**Texte affiché**.
Femen au Québec: là pour rester en 2014
Agence QMI

MONTRÉAL - La cellule québécoise du mouvement Femen a des projets pour 2014. Après un premier coup d'éclat en octobre 2013 dans l'enceinte de l'Assemblée nationale, la petite organisation s'est structurée et ses membres se réunissent sur une base régulière.

Lorsqu'elle a lancé le mouvement au Québec, Xénia Chernyshova était seule à vouloir se commettre. Graduellement, d'autres femmes ont adhéré et forment à présent un noyau de base, autour duquel gravitent une quinzaine de sympathisants, dont des hommes.

Parmi les recrues, on retrouve Delphine Bergeron, une artiste de Montréal qui se disait déçue des cercles féministes «traditionnels» dans lesquels elle ne cadrait pas.

Femen depuis trois mois, elle s'identifie à ce militantisme ouvert qui prône l'émancipation des femmes, sans rien enlever aux hommes. Elle y trouve une manière de revendiquer et d'assurer sa féminité tout en menant des combats qui touchent tout le monde, peu importe le sexe. Cette inclusion des problèmes qui touchent aussi les hommes est, pour Delphine Bergeron comme pour Xénia Chernyshova, un élément important des Femen qui rassemble plutôt qu'oppose les hommes aux femmes.

Cela dit, même si elles ne partagent pas toutes les visions des autres féministes, elles croient que des combats peuvent être menés de concert.

**Données extraites**.
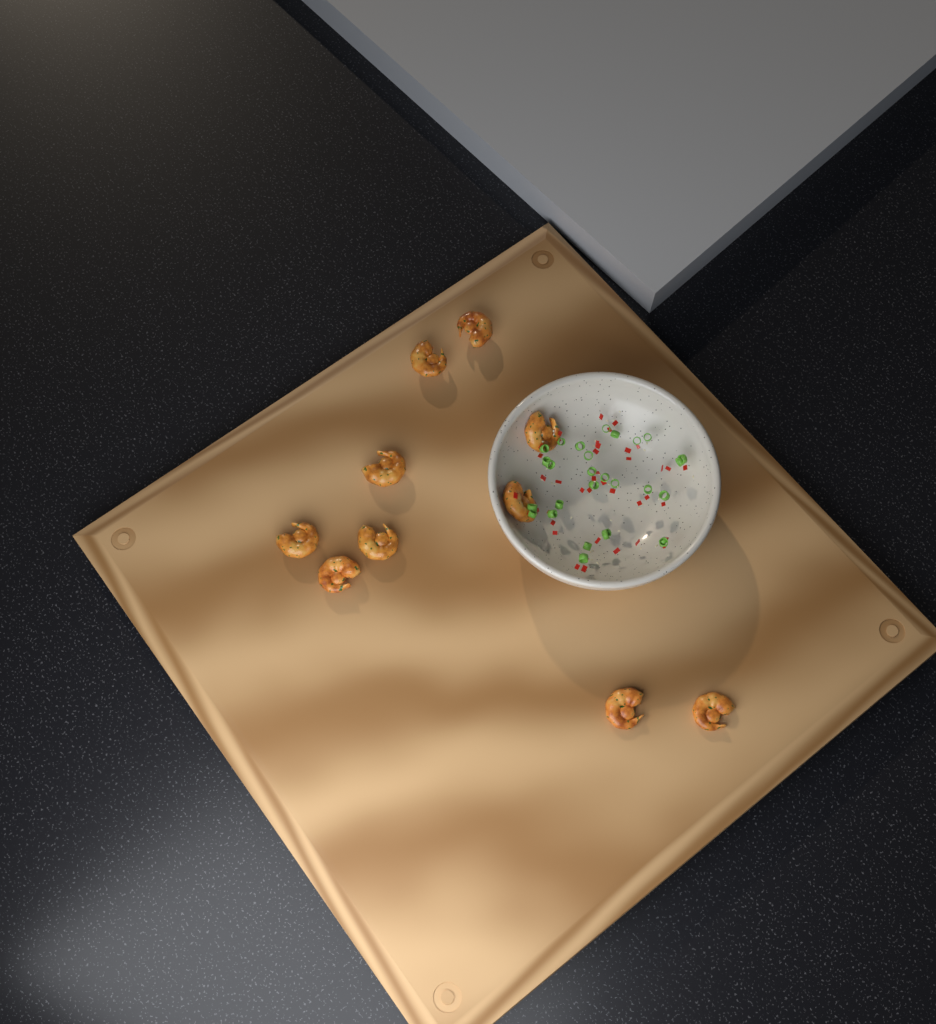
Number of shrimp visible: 10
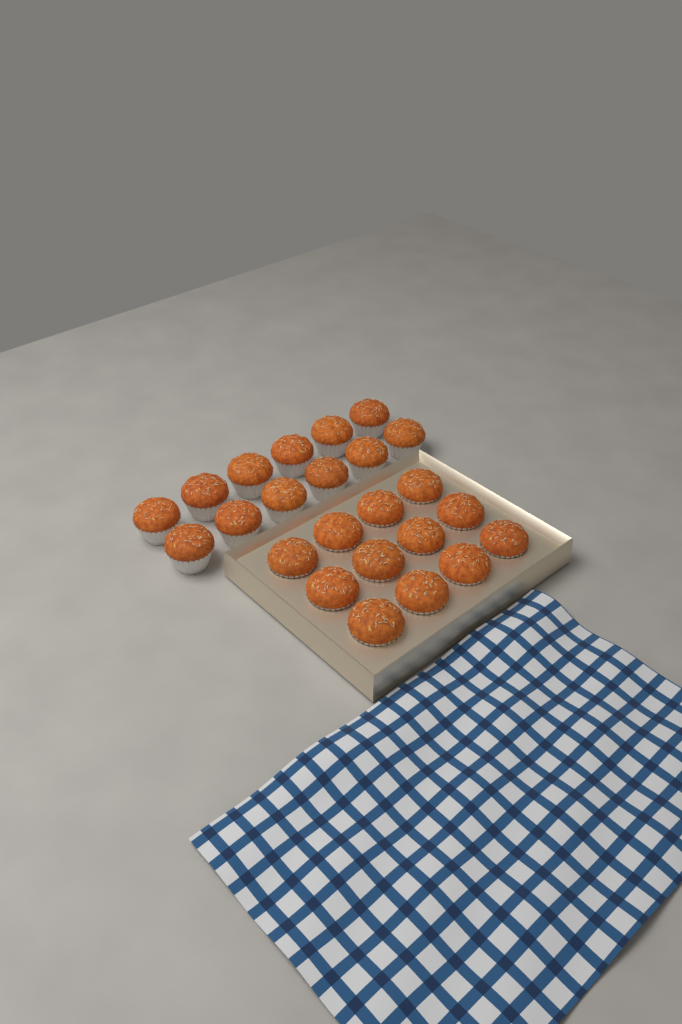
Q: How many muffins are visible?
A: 24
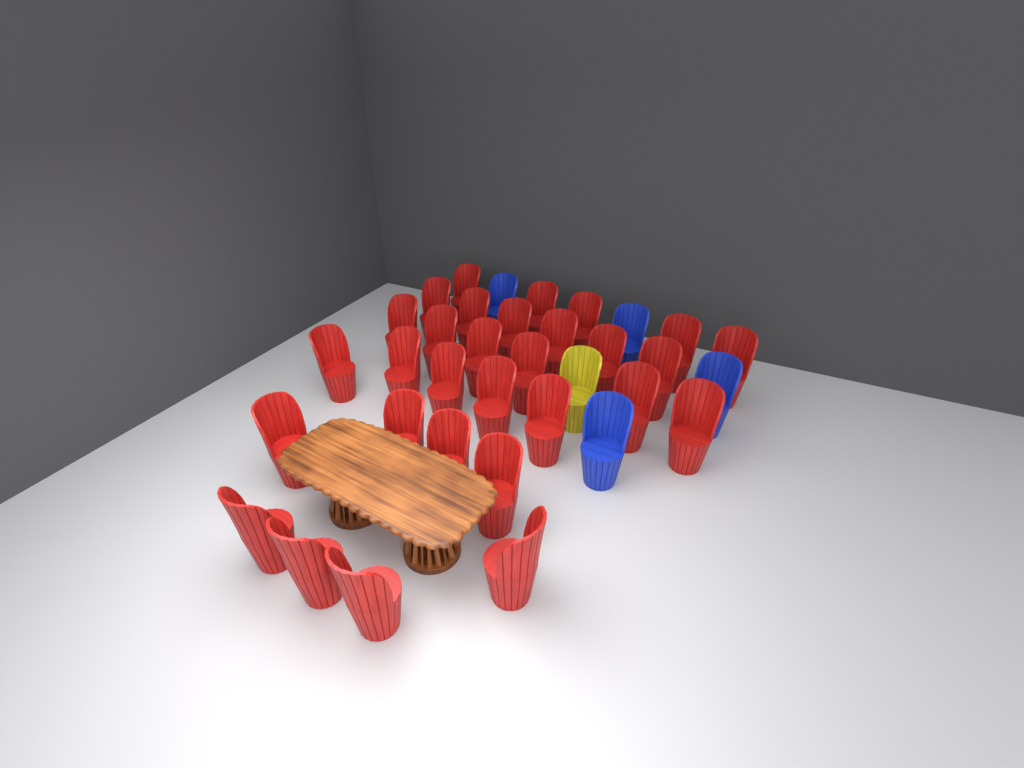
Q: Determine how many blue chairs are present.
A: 4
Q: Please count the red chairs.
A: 30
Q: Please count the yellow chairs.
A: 1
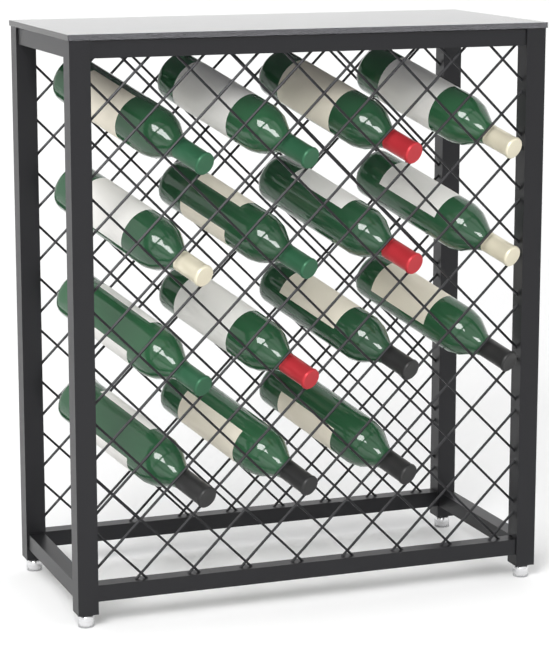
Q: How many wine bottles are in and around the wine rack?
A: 15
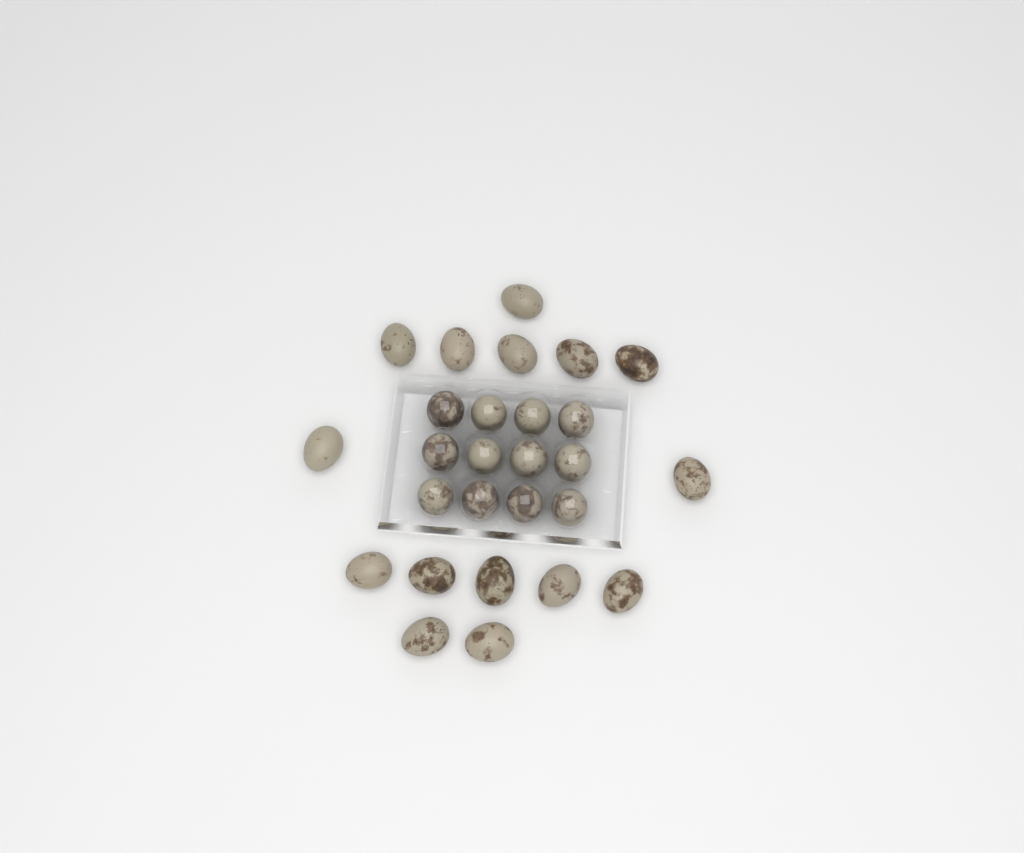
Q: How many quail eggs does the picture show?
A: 27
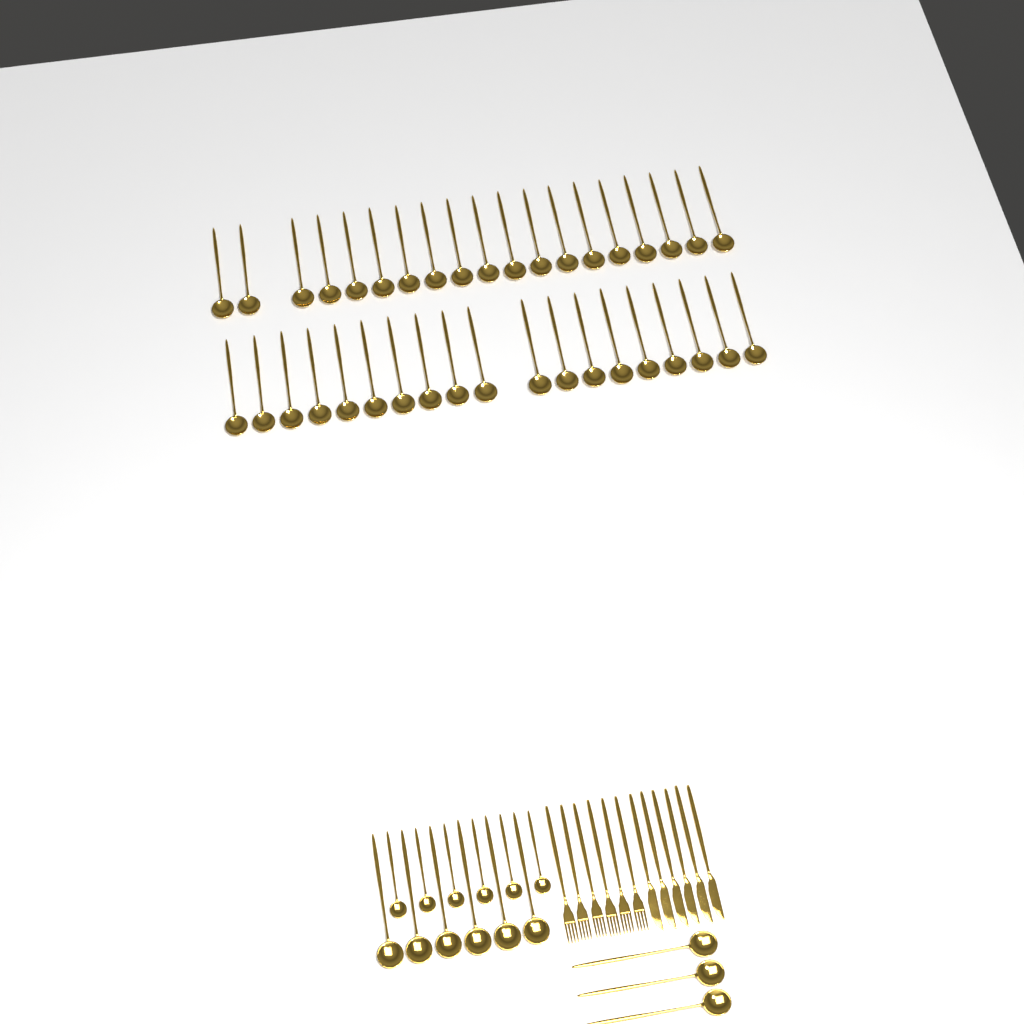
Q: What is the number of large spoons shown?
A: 47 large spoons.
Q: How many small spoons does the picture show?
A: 6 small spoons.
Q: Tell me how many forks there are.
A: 6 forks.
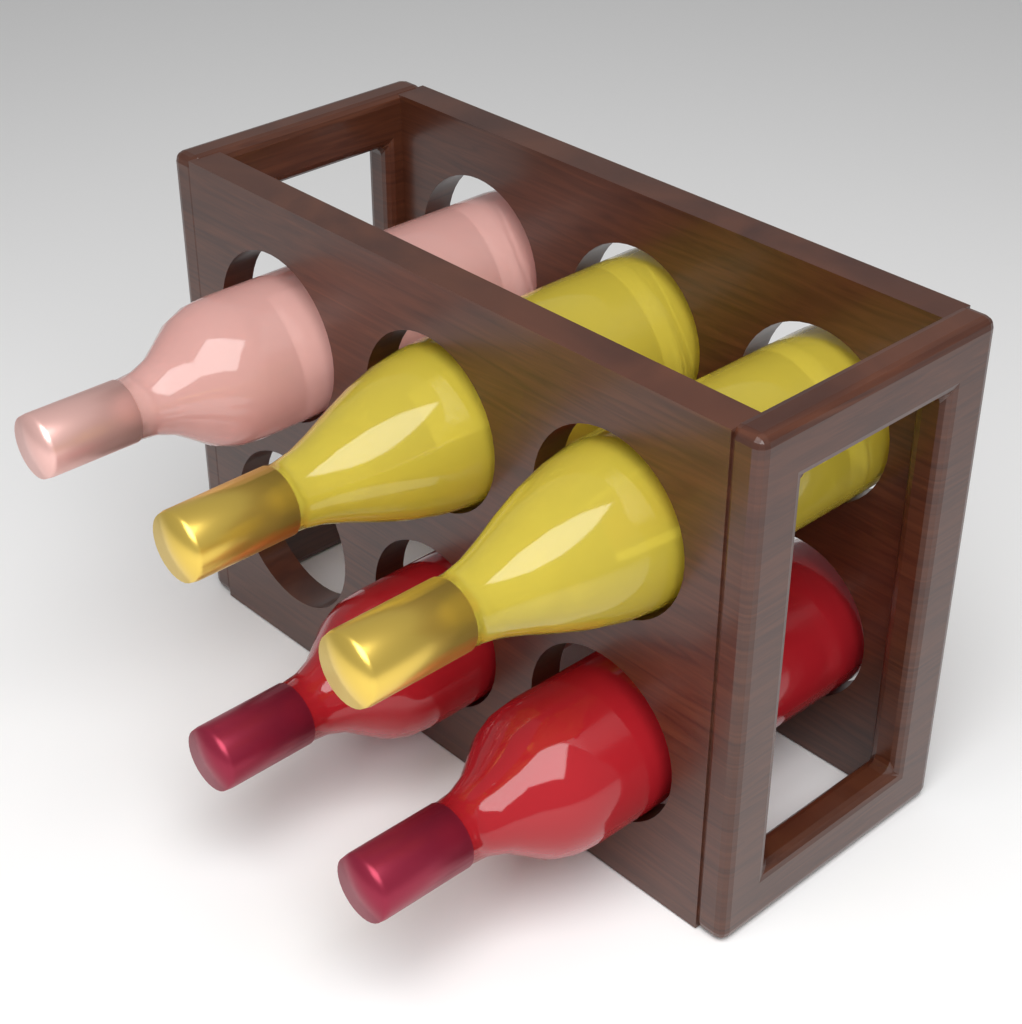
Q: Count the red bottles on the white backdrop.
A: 2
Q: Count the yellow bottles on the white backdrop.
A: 2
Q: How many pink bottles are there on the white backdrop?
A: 1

**Liste des tâches**.
A) D'après le texte sur Femen au Québec, à quel moment le mouvement a-t-il fait son premier coup d'éclat à l'Assemblée nationale ?
B) Reproduisez à l'identique le passage des enregistrements qui va de la ligne contenant « Q: How many muffins are visible? » jusqu'à la fin des enregistrements, les deux bornes comprises. Omettez les images dans votre réponse.
Les enregistrements n'ont aucun lien avec le texte.

**Réponses attendues**.
A) En octobre 2013.

B)
Q: How many muffins are visible?
A: 24
Q: Determine how many blue chairs are present.
A: 4
Q: Please count the red chairs.
A: 30
Q: Please count the yellow chairs.
A: 1
Q: How many wine bottles are in and around the wine rack?
A: 15
Q: How many quail eggs does the picture show?
A: 27
Q: What is the number of large spoons shown?
A: 47 large spoons.
Q: How many small spoons does the picture show?
A: 6 small spoons.
Q: Tell me how many forks there are.
A: 6 forks.
Q: Count the red bottles on the white backdrop.
A: 2
Q: Count the yellow bottles on the white backdrop.
A: 2
Q: How many pink bottles are there on the white backdrop?
A: 1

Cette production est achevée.